Sur les conclusions à fin d’injonction :
10. Le présent jugement, qui rejette les conclusions à fin d’annulation, n’implique aucune mesure d’exécution. Par suite, les conclusions à fin d’injonction présentées par M. C… doivent être rejetées.
Sur les frais liés à l’instance :
11. Les dispositions de l’article L. 761-1 du code de justice administrative font obstacle à ce que la somme que le requérant demande sur leur fondement soit mise à la charge de la commune de Champagne-au-Mont-d’Or, qui n’est pas partie perdante dans la présente instance.

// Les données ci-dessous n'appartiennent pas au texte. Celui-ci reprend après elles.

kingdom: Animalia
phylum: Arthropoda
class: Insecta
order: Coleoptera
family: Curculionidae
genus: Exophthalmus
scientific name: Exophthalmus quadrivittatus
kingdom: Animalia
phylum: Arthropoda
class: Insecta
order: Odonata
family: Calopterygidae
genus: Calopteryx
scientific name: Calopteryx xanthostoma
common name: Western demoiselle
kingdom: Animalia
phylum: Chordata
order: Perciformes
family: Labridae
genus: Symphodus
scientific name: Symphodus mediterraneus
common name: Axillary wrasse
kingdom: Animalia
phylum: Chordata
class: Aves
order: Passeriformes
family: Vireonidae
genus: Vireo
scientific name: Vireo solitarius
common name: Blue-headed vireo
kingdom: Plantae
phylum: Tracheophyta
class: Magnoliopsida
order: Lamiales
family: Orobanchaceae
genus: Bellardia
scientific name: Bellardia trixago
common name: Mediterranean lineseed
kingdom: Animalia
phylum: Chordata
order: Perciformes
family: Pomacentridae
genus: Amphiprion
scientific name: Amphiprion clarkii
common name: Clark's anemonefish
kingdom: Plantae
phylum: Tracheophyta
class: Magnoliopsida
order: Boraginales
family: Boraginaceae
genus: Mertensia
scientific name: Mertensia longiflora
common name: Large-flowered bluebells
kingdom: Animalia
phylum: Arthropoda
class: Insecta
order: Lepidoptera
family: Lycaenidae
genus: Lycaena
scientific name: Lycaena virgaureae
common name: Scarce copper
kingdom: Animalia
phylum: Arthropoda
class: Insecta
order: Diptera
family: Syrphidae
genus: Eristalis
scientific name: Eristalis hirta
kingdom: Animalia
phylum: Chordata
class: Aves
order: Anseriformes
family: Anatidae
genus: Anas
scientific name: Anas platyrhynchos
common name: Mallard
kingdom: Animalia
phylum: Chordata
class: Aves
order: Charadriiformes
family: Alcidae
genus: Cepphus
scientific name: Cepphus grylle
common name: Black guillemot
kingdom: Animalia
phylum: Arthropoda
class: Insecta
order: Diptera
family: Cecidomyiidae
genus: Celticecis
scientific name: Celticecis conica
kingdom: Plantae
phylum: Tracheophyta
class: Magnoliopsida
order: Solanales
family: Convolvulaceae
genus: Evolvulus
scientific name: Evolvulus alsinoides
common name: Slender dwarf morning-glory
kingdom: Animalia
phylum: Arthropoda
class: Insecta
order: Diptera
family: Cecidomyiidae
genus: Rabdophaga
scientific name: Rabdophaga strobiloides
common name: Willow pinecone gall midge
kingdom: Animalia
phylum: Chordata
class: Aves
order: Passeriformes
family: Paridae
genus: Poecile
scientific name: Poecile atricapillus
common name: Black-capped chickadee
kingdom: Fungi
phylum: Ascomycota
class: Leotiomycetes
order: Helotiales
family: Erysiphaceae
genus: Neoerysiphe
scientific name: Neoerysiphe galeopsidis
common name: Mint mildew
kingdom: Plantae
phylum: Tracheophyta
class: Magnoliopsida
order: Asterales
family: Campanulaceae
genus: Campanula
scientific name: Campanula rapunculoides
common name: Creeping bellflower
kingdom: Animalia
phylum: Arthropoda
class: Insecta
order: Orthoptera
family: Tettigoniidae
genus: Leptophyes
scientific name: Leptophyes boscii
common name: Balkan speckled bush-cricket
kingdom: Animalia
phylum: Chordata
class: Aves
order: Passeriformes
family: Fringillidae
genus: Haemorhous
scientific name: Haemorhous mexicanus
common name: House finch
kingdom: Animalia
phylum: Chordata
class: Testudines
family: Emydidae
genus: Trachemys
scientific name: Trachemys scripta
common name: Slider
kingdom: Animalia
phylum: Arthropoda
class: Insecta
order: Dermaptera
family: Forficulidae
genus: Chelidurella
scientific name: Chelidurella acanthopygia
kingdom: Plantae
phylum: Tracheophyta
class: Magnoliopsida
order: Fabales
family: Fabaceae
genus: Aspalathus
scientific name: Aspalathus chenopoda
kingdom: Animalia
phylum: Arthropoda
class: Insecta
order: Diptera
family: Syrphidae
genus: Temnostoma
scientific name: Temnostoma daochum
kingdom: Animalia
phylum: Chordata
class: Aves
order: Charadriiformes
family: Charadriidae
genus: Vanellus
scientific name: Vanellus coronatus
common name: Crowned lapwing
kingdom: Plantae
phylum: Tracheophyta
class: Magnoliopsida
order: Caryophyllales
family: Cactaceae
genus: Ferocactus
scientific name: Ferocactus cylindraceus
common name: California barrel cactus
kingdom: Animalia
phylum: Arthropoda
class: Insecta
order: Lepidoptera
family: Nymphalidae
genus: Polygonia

Dans les circonstances de l’espèce, il n’y a pas lieu de mettre à la charge du requérant le versement d’une somme au profit de la commune de Champagne-au-Mont-d’Or sur le fondement de l’article L. 761-1 du code de justice administrative.
D E C I D E :
Article 1er : La requête de M. C… est rejetée.
Article 2 : Les conclusions présentées par la commune de Champagne-au-Mont-d’Or en application des dispositions de l’article L. 761-1 du code de justice administrative sont rejetées.
Article 3 : Le présent jugement sera notifié à M. A… C… et à la commune de Champagne-au-Mont-d’Or.
Délibéré après l’audience du 8 janvier 2026, à laquelle siégeaient :
- Mme Cécile Mariller, présidente,
- Mme Flore-Marie Jeannot, première conseillère,
- Mme Marie Chapard, première conseillère.
Rendu public par mise à disposition au greffe le 22 janvier 2026.
La rapporteure,
F.-M. B…
La présidente,
C. Mariller
La greffière,
S. Saadallah
La République mande et ordonne à la préfète du Rhône en ce qui la concerne ou à tous commissaires de justice à ce requis en ce qui concerne les voies de droit commun contre les parties privées, de pourvoir à l’exécution de la présente décision.